──────── EXERCISE DATA ────────

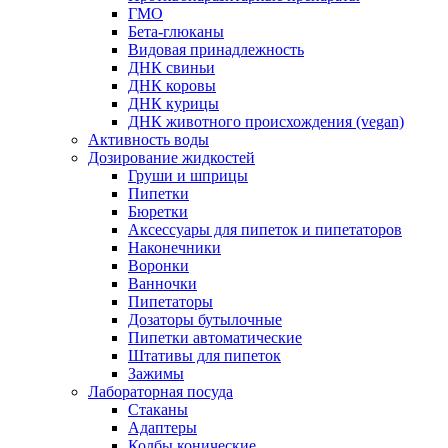
ГМО
Бета-глюканы
Видовая принадлежность
ДНК свиньи
ДНК коровы
ДНК курицы
ДНК животного происхождения (vegan)
Активность воды
Дозирование жидкостей
Груши и шприцы
Пипетки
Бюретки
Аксессуары для пипеток и пипетаторов
Наконечники
Воронки
Ванночки
Пипетаторы
Дозаторы бутылочные
Пипетки автоматические
Штативы для пипеток
Зажимы
Лабораторная посуда
Стаканы
Адаптеры
Колбы конические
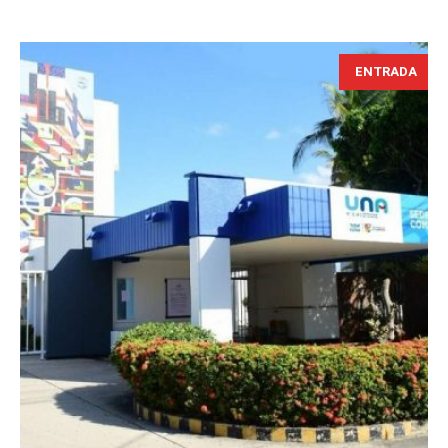
ENTRADA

────────

▶ _INSTRUCTIONS FOR THE TASK_
Would you set down, word for word, the lines running from the one that contains "Штативы для пипеток" to the last line of the material, omitting all pictures?

▶ _OUTPUT FOR THIS EXERCISE_
Штативы для пипеток
Зажимы
Лабораторная посуда
Стаканы
Адаптеры
Колбы конические
ENTRADA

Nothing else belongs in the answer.